In an interview with British television Monday, U.S. Agriculture Secretary Edward R. Madigan dryly pointed out the dangerous absurdity of the current trade tensions between the United States and the European community. Responding to a question about how the United States will respond to recent emanations out of France, Madigan said, "That would be like someone else determining American policy by what they think in Michigan ... or Texas."
Madigan's point, that France is just one part of the European Community, is a good one. At the same time, it underscores a troubling lack of definition in the EC. Its leaders, whose charge to integrate the region by 1993 has been knocked off-track by their own distrusting constituents, have still to learn how to represent all Europeans and not just the bureaucrats and special interests. Case in point: EC President Jacques Delors' undermining of negotiations on the General Agreement on Tariffs and Trade last week on behalf of his native France.
For more than six years the United States and Europe have been involved in global negotiations for freer and fairer trade, with one of the more nettlesome issues being that of European farm subsidies for oilseeds (like soybeans). With an agreement imminent last week on this and other subsidy issues, Delors stepped in and told EC Agricultural Commissioner Ray McSharry to can it. McSharry followed orders, and then he resigned in protest.
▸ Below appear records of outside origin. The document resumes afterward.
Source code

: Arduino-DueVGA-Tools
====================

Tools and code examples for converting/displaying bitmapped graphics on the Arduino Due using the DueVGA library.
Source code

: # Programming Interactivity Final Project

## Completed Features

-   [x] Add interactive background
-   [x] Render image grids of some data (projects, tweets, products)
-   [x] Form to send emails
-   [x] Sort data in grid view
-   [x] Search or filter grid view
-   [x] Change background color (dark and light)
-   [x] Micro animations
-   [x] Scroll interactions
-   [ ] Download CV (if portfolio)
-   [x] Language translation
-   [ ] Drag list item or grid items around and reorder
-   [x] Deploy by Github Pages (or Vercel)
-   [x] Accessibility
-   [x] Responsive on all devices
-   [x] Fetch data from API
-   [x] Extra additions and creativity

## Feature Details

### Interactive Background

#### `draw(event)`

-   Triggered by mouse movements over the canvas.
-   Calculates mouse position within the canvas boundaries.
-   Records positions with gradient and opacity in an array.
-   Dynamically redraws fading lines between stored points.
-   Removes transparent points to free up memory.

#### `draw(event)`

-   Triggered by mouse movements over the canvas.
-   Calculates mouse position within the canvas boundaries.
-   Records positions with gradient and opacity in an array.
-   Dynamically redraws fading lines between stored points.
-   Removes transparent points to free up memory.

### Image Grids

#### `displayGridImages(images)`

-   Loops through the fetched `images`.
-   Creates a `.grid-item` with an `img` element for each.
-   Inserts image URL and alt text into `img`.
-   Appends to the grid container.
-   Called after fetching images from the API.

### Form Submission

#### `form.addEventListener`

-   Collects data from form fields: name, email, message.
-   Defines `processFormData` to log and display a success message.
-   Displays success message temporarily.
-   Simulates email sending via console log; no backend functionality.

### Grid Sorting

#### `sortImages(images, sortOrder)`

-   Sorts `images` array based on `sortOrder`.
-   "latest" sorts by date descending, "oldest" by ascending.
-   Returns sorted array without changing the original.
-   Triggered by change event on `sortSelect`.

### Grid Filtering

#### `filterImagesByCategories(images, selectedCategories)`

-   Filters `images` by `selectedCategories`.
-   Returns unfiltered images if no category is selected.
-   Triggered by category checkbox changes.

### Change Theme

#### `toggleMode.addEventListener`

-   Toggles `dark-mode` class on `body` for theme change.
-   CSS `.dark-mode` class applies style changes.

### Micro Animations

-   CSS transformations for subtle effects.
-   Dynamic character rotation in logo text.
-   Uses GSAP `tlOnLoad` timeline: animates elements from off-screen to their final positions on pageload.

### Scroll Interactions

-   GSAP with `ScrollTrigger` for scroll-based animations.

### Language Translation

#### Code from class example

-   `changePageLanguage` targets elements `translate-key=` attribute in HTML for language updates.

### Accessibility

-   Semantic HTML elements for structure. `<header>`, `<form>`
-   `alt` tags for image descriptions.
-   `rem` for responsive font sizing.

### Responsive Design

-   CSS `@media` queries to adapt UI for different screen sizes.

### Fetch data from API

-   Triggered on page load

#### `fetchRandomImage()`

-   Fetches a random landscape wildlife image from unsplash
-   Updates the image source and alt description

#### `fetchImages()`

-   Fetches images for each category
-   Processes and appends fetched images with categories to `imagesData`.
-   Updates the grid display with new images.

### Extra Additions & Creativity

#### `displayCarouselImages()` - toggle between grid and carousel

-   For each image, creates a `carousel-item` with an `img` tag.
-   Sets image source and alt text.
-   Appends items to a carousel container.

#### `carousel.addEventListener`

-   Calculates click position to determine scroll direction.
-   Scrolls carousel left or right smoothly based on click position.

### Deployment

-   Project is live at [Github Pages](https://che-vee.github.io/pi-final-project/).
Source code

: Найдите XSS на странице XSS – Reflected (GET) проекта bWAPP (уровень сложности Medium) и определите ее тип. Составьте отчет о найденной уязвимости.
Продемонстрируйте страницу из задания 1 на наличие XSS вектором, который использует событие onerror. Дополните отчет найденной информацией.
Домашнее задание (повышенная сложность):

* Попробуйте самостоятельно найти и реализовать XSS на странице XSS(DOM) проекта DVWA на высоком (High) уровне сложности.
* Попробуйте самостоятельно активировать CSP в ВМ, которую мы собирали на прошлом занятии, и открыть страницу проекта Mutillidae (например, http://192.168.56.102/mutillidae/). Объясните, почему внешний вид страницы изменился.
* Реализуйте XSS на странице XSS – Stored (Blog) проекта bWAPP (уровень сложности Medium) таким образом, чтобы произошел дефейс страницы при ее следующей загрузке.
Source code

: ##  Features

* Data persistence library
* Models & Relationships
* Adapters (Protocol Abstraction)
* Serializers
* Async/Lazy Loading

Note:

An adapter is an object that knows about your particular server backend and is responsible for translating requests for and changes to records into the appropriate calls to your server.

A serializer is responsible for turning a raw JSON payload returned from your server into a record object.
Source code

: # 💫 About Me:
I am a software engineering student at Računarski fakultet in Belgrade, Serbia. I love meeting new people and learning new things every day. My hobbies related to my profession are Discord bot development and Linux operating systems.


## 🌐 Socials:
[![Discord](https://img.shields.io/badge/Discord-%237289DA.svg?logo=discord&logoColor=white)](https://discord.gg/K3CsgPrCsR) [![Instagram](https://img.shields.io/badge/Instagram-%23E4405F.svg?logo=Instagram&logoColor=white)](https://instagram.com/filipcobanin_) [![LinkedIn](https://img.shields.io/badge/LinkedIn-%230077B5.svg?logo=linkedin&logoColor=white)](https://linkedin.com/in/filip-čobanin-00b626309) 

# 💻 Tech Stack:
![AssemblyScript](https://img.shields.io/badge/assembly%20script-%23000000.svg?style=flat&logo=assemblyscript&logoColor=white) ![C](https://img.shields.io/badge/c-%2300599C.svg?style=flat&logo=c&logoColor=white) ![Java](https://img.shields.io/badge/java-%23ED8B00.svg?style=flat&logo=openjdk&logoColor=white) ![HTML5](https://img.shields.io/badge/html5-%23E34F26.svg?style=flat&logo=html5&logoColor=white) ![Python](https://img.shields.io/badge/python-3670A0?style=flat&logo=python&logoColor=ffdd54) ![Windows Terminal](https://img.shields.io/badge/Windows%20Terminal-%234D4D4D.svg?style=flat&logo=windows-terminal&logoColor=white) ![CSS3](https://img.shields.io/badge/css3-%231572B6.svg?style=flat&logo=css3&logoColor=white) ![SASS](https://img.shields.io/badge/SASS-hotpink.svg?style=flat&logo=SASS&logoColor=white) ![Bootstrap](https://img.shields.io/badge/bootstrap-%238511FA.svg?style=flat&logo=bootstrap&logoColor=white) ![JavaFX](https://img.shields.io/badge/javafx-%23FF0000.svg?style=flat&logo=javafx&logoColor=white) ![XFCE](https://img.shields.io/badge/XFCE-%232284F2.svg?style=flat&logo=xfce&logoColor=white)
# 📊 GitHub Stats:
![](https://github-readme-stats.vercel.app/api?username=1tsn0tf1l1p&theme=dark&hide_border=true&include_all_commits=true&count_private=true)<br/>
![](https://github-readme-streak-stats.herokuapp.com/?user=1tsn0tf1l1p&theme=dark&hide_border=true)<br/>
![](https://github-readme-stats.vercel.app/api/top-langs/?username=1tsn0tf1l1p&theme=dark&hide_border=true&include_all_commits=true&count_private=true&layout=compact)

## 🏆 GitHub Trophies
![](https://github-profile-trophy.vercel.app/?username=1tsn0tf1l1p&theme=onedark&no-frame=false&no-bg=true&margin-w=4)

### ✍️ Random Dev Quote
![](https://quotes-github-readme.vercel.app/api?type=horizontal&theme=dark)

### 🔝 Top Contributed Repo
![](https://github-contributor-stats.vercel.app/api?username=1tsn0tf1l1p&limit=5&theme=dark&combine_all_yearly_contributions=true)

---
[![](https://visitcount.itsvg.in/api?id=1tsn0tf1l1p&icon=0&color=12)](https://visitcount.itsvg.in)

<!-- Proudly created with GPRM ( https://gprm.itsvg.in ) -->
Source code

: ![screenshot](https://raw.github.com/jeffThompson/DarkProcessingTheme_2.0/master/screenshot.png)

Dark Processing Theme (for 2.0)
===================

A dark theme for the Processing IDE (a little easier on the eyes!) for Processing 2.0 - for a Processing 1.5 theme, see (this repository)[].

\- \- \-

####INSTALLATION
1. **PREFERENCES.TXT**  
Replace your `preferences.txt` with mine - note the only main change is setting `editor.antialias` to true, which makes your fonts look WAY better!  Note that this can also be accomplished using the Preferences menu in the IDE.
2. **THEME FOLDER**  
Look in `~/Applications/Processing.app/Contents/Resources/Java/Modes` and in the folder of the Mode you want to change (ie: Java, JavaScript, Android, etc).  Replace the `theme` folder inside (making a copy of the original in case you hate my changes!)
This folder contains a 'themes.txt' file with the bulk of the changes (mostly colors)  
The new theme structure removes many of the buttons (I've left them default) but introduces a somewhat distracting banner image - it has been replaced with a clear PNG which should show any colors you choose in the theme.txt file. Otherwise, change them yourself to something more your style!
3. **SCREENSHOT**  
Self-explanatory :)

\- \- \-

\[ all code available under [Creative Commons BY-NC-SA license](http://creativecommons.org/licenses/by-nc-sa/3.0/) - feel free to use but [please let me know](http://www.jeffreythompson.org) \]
Early speculation in this country about Delors' action centered around the presidential elections here. At least one Bill Clinton supporter, who Clinton denied was working on his behalf, told Delors that if he waited until after the elections to make an agreement (thus nixing a major foreign policy success for Bush going into last Tuesday's voting), he would curry favor with a Clinton administration. How much this suggestion influenced Delors is unclear. However, it was more likely that Delors scuttled the agreement not because of American politics, but French.
French farmers have become dependent on the subsidies they receive from their government to make their oil-seeds competitive with American. And French President Francois Mitterand, who does not wish to see his Socialist power base crumble any farther than it has, wants to keep the subsidies flowing at least until next year's French election. In effect, he is willing to hold the entire world economy hostage to his hopes for another Socialist election victory. Delors, who is supposed to have French presidential aspirations himself, allowed himself to be used by Mitterand and the current French government.
The fact of the matter is that the French Socialist government has been proven wrong on this matter time and time again. The GATT Council has twice ruled that the EC's oil-seed subsidies distort world trade and damage farmers from the U.S. and elsewhere. The EC, as signatory to the GATT process, is supposed to abide by these decisions. But, under French pressure, EC leaders have refused to find a solution, instead pledging time after time to address the issue "next year." As Missouri Sen. Kit Bond expressed to us in an interview recently, the EC even refused to throw the dispute into binding arbitration, knowing it would likely lose.
The off-shoot of last week's breakdown in the GATT negotiations has been the United States' decision to announce trade sanctions of at least $300 million against (primarily) France and its wine makers. The result, however, may be more than the increased cost of imported white wine in this country. It may be a full-blown trade war. No one would gain from such a war, least of all consumers everywhere.
Nevertheless, the first shot has been fired, and it has been fired justly. American farmers have played too long on an uneven field. It is now time that the rest of the EC put France and its farmers in their place.